Exercise aim: Nothing but the records, transcribed verbatim and stripped of images, should appear in the answer.

Information:
# # #

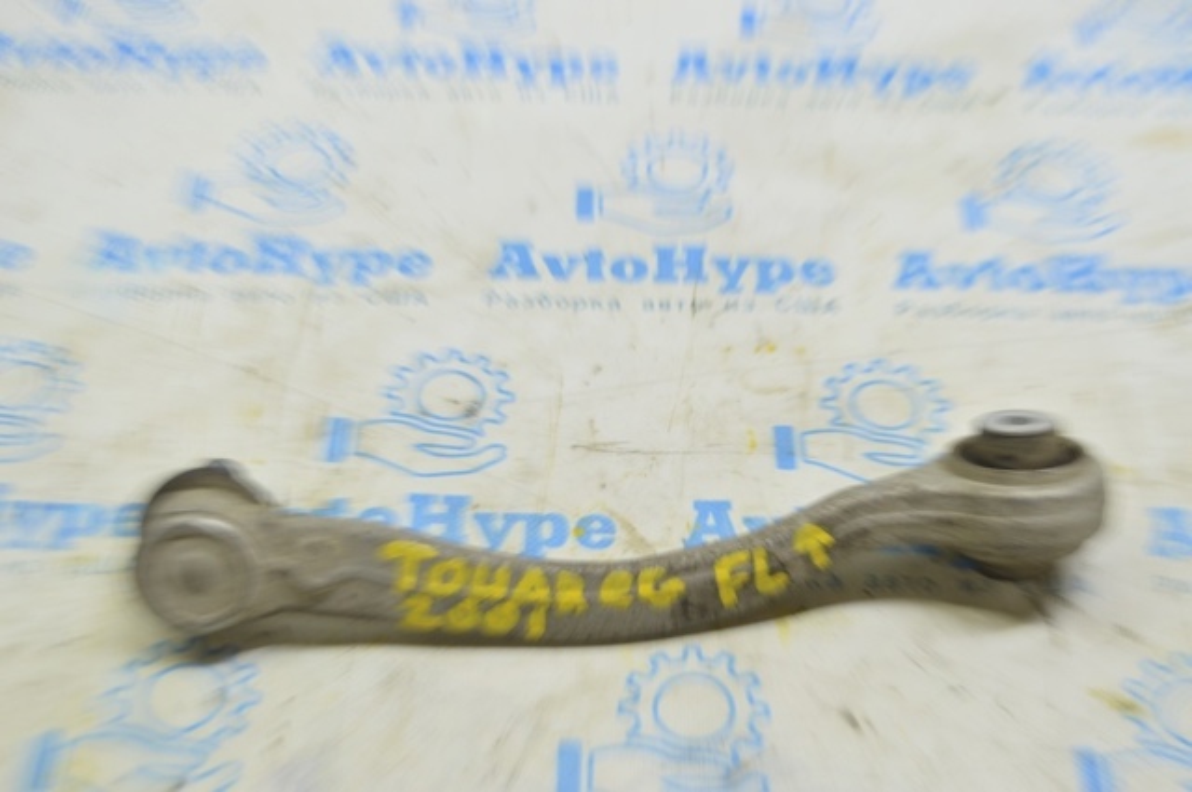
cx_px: 596
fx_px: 1687
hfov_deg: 38.9
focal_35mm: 51
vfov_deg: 26.4
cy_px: 396
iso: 400
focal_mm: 34
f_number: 5.6
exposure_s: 1/20
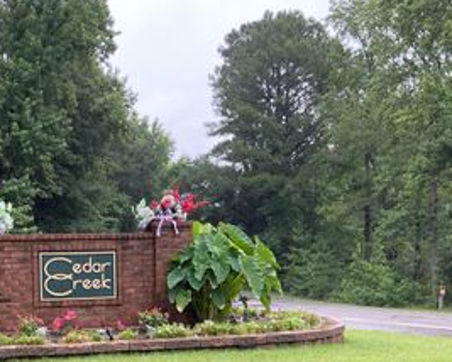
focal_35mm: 53
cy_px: 282
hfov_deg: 34.4
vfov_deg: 28.1
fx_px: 710
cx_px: 102
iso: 16
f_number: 1.8
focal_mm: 3
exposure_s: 1/120
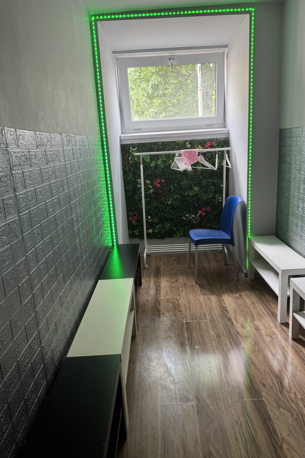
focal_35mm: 25
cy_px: 229
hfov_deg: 51.2
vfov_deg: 71.5
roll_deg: +2.2
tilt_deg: -13.2
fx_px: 318
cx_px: 163
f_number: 1.78
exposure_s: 1/51
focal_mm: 6.76
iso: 160
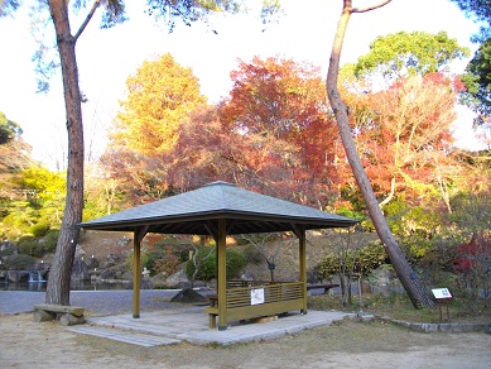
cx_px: 246
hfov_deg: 56.8
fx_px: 454
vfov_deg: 44.2
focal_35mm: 32
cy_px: 184
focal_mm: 5.7
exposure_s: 1/125
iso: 102
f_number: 2.9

# # #

Final answer:
cx_px: 596
fx_px: 1687
hfov_deg: 38.9
focal_35mm: 51
vfov_deg: 26.4
cy_px: 396
iso: 400
focal_mm: 34
f_number: 5.6
exposure_s: 1/20
focal_35mm: 53
cy_px: 282
hfov_deg: 34.4
vfov_deg: 28.1
fx_px: 710
cx_px: 102
iso: 16
f_number: 1.8
focal_mm: 3
exposure_s: 1/120
focal_35mm: 25
cy_px: 229
hfov_deg: 51.2
vfov_deg: 71.5
roll_deg: +2.2
tilt_deg: -13.2
fx_px: 318
cx_px: 163
f_number: 1.78
exposure_s: 1/51
focal_mm: 6.76
iso: 160
cx_px: 246
hfov_deg: 56.8
fx_px: 454
vfov_deg: 44.2
focal_35mm: 32
cy_px: 184
focal_mm: 5.7
exposure_s: 1/125
iso: 102
f_number: 2.9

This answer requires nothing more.